WORK INSTRUCTION:
Can you repeat the records word for word, starting at the line containing "Is the sum of" and ending with the line containing "To the nearest", including both of those lines?
*** Opening of DATA UNDER STUDY ***
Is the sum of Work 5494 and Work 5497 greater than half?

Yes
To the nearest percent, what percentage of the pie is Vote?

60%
*** Close of DATA UNDER STUDY ***
*** Opening of DATA UNDER STUDY ***
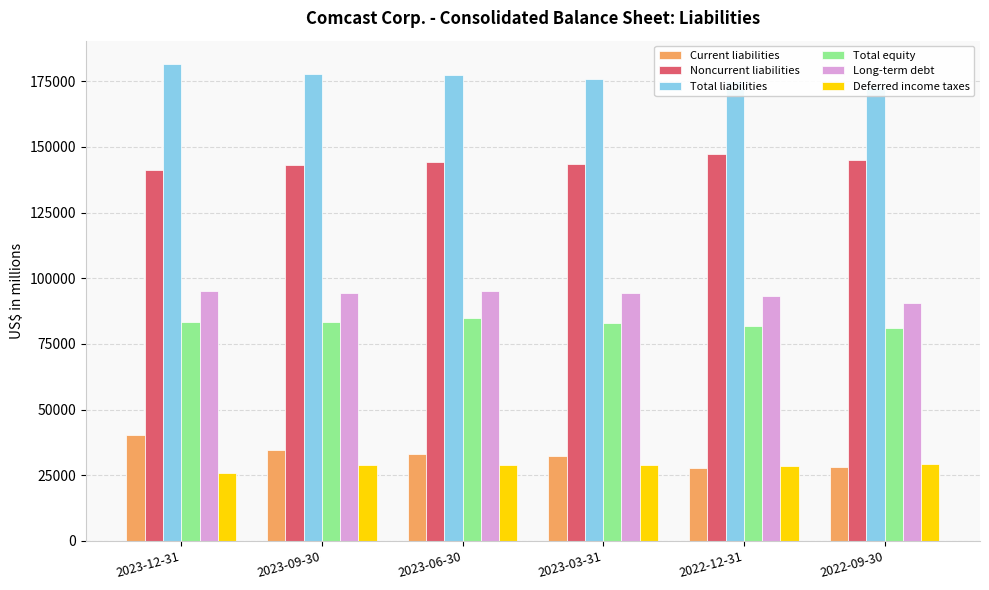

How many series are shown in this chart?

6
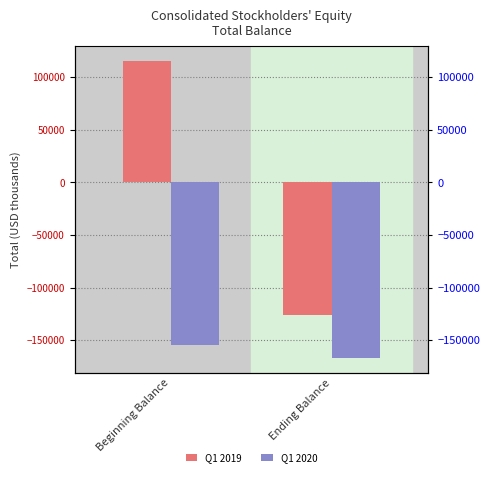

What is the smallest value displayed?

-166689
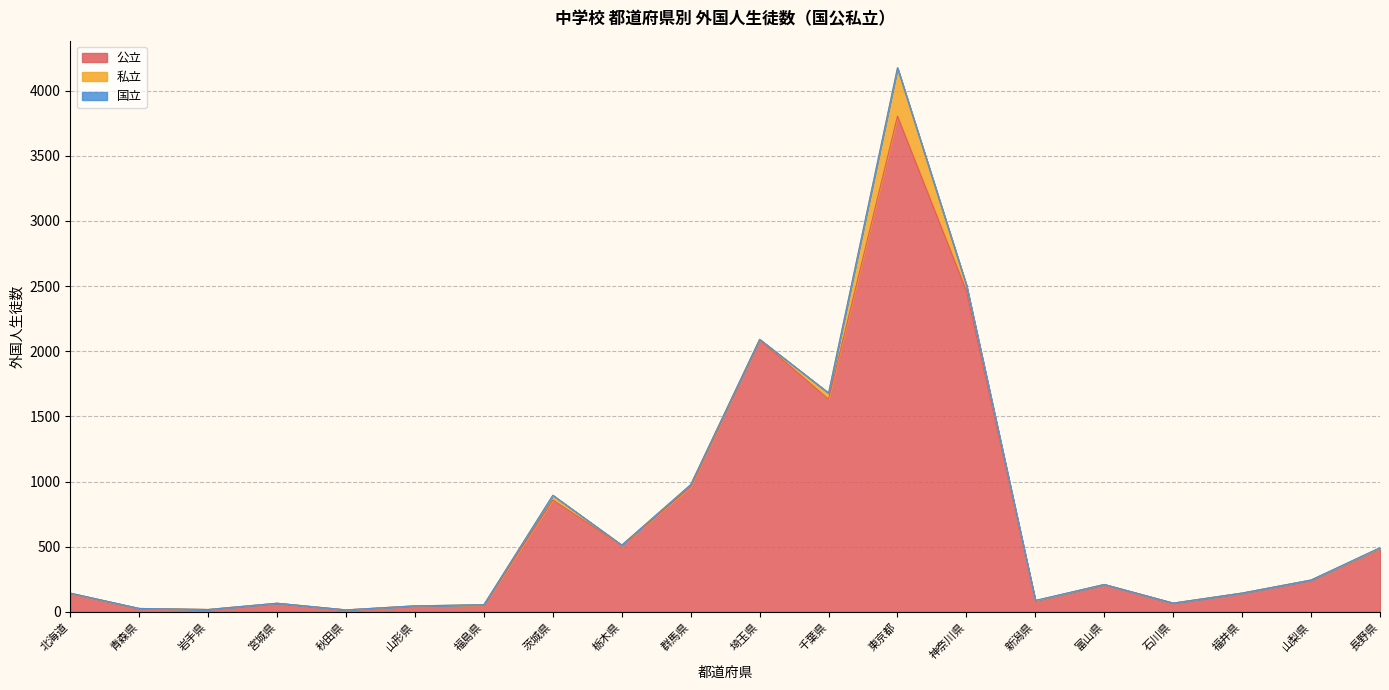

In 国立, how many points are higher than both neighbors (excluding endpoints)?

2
*** Close of DATA UNDER STUDY ***
SOLUTION FOR THIS PROBLEM:
Is the sum of Work 5494 and Work 5497 greater than half?

Yes
To the nearest percent, what percentage of the pie is Vote?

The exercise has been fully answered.